SelRoute is a query type-aware routing framework for conversational history retrieval. By dynamically selecting specialized retrieval pipelines (lexical, semantic, hybrid, or lexicon-enhanced), it achieves retrieval performance surpassing large models using small models without requiring GPU or LLM inference, and reveals the asymmetric impact of lexicon expansion on lexical and embedding retrieval.

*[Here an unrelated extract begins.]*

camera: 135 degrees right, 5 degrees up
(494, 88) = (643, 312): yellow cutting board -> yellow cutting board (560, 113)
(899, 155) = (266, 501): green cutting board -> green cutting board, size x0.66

## Problem Background: Challenges in Long-Range Conversational Memory Retrieval and Limitations of Existing Solutions

In long conversational systems, retrieving relevant historical interactions is key to providing coherent and personalized responses, but it faces challenges such as long time spans, diverse topics, and dynamically changing intents. Traditional solutions rely on large dense models (110M-1.5B parameters) or LLM-enhanced indexing. While effective, they require expensive GPU resources, and LLM-based solutions have high latency and cost, creating an urgent need for lightweight and efficient alternatives.

## Core Innovation: Query Type-Aware Dynamic Routing Strategy

The core of SelRoute is routing to specialized pipelines based on query types:
- Lexical retrieval: Suitable for precise term queries
- Semantic retrieval: Suitable for conceptual/synonymous expression queries
- Hybrid retrieval: Suitable for complex multi-intent queries
- Lexicon-enhanced retrieval: Expands lexicon during storage, suitable for semantic expansion needs
Each pipeline is optimized for specific types, avoiding one-size-fits-all resource waste.

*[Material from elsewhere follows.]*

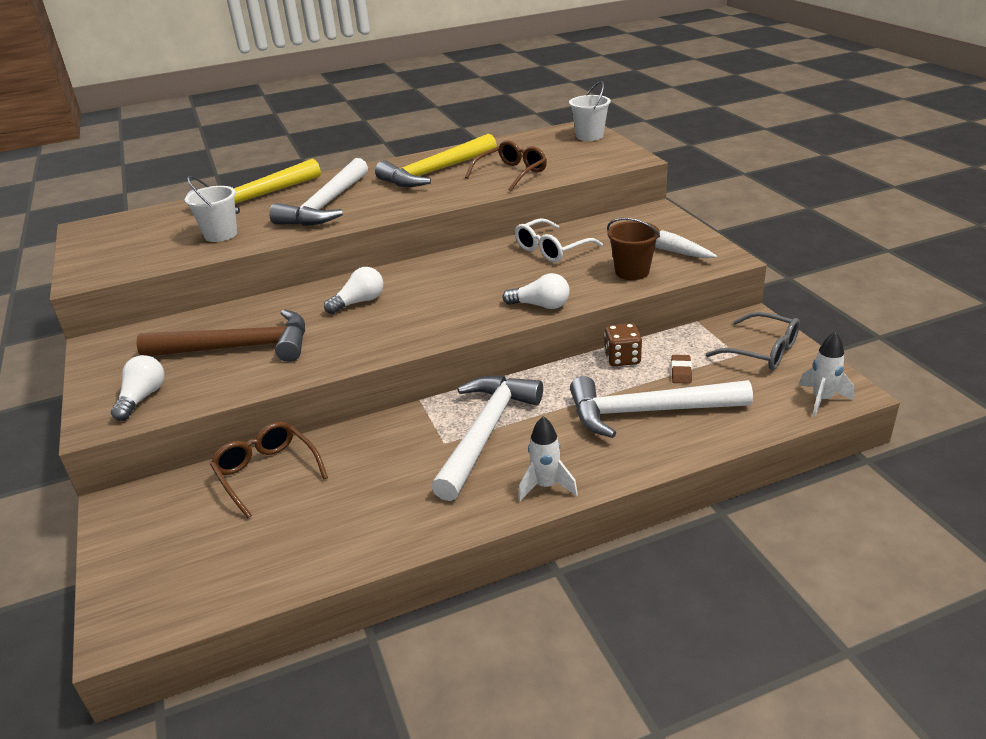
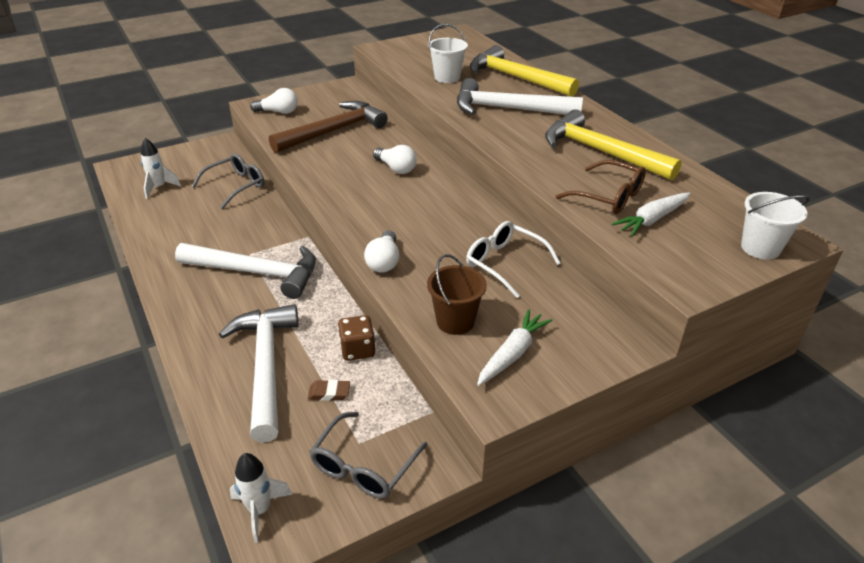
camera: 80 degrees right, 5 degrees up
(238, 348) = (333, 131): brown hammer -> brown hammer turned 120 degrees counterclockwise
(267, 473) = (236, 186): brown glasses -> grey glasses
(546, 486) = (182, 307): white rocket -> white rocket (159, 188)
(549, 162) = (652, 219): none -> white carrot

## Performance: Empirical Evidence of Small Models Surpassing Large Models

On the LongMemEval_M benchmark:
- bge-base-en-v1.5 (109M parameters): Recall@5 = 0.800
- bge-small-en-v1.5 (33M parameters): Recall@5 = 0.786
- Comparison: Contriever with LLM-generated fact keys only achieves 0.762
Unexpected finding: SQLite FTS5 (zero machine learning) has NDCG@5 = 0.692, surpassing all published baselines. Five-fold cross-validation shows stable routing (coefficient of variation: 1.3-2.4 points), 83% routing accuracy, and end-to-end retrieval still outperforms unified baselines.

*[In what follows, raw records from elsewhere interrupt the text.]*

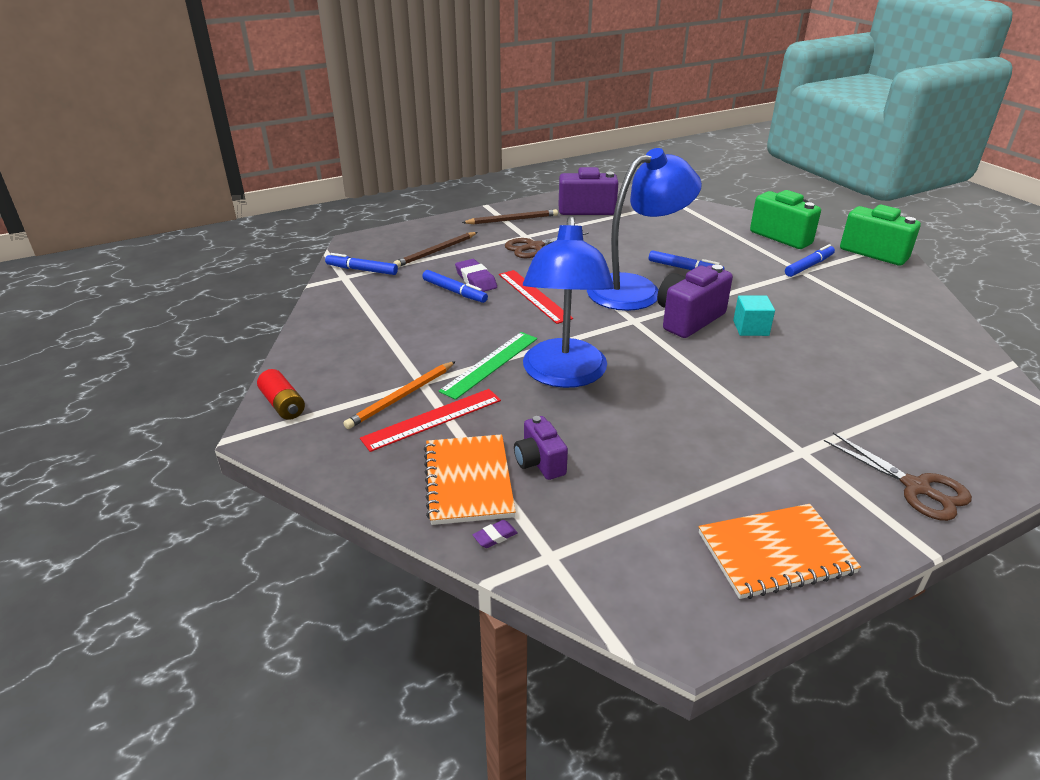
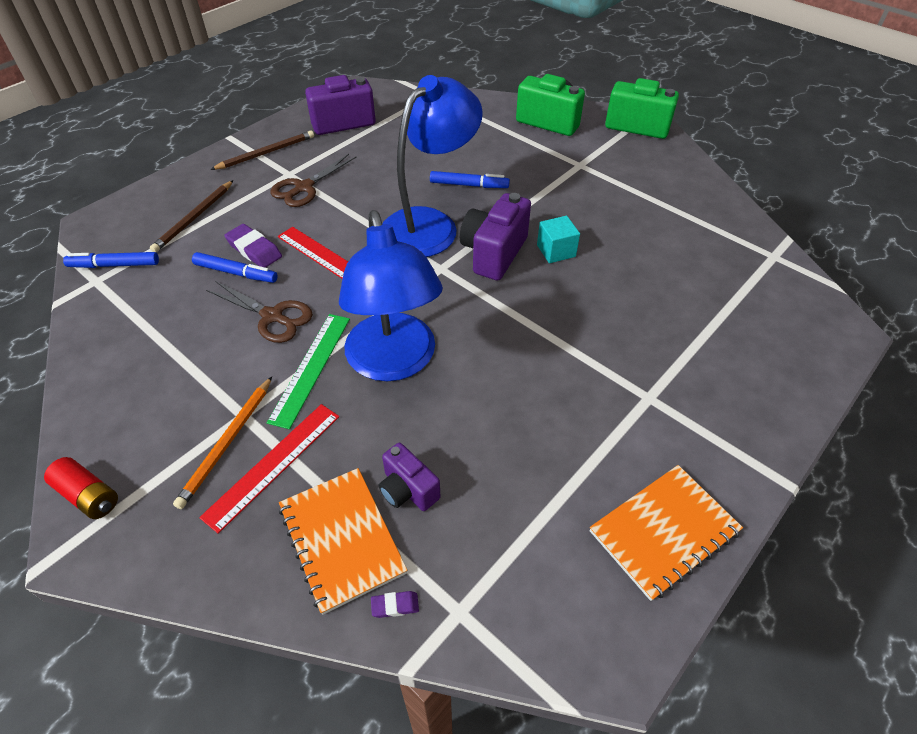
camera: 20 degrees left, 15 degrees up
(495, 536) = (395, 605): purple eraser -> purple eraser turned 45 degrees clockwise
(808, 266) = (584, 156): blue marker -> none
(916, 487) = (756, 411): brown scissors -> brown scissors (272, 316)

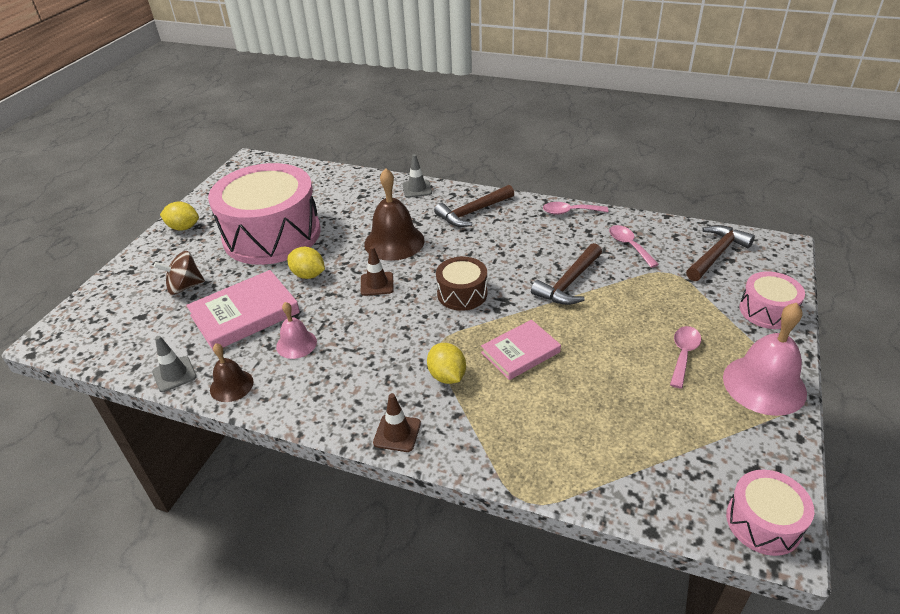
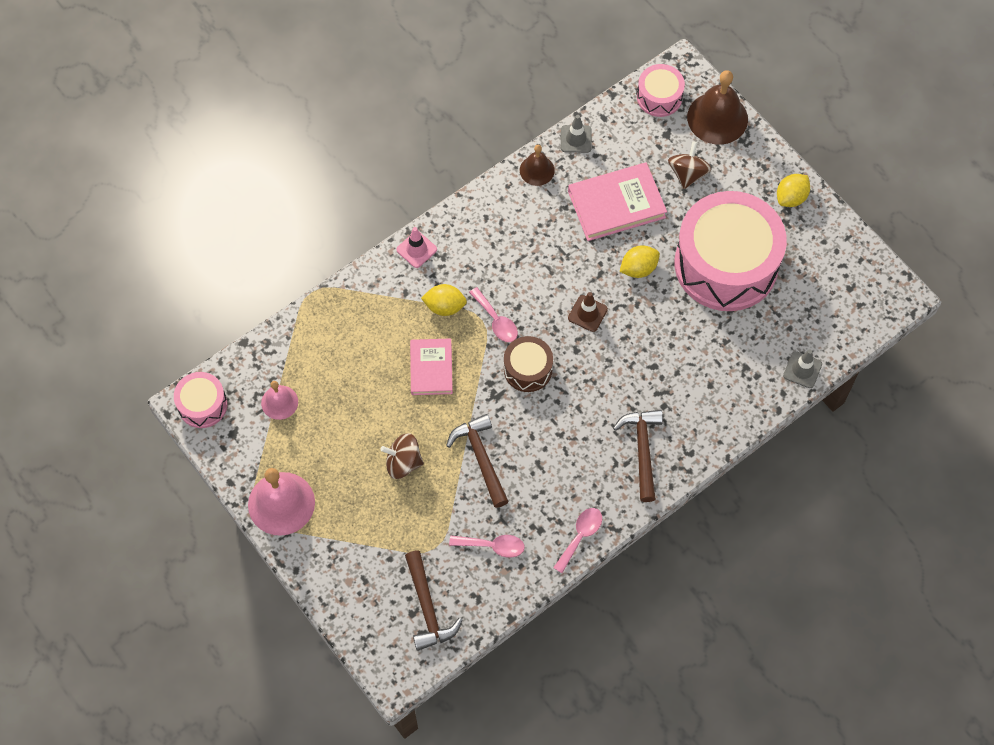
camera: 120 degrees right, 25 degrees up
(245, 314) = (616, 204): pink book -> pink book turned 75 degrees clockwise
(296, 344) = (553, 226): pink bell -> pink bell (279, 402)
(394, 242) = (641, 357): brown bell -> brown bell (717, 118)
(397, 433) = (416, 249): brown traffic cone -> pink traffic cone
(417, 189) = (722, 425): grey traffic cone -> grey traffic cone (802, 370)
(626, 324) = (403, 462): none -> brown spinning top
(683, 354) = (346, 476): pink spoon -> pink spoon (496, 321)
(767, 310) = (338, 579): pink drum -> pink drum (659, 97)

## Generalization Ability and Boundary Conditions

It performs well without tuning across 8 benchmarks (including MSDialog, LoCoMo, etc., with over 62k instances), showing strong generalization. However, on reasoning-intensive tasks (RECOR benchmark), Recall@5 is only 0.149, clearly defining failure modes and helping to delineate applicable scenarios.

## Asymmetric Effect of Lexicon Expansion and Its Implications

Lexicon expansion during storage improves lexical retrieval but impairs embedding retrieval performance (enrichment-embedding asymmetry). Engineering implications:
- Lexical pipeline: Actively expand lexicon during indexing
- Semantic pipeline: Keep original text to avoid noise
- Different pipelines require differentiated enrichment strategies.

## Practical Deployment Advantages: Lightweight, Efficient, and Easy to Implement

SelRoute is deployment-friendly:
1. Zero GPU requirement (can be done on CPU)
2. Zero LLM inference (no large model calls during querying)
3. Lightweight models (base version only has 109M parameters)
4. Based on SQLite (utilizing mature databases)
Suitable for edge devices, high-concurrency low-latency, cost-sensitive, and privacy-focused local deployment scenarios.

## Research Implications and Future Outlook

Implications: Specialization is better than generalization; lightweight solutions deserve attention; honestly face limitations; preprocessing strategies need differentiation. Outlook: Improve support for reasoning-intensive queries; adaptively adjust routing strategies. Provides a high-quality option for dialogue system developers in cost and latency-sensitive scenarios.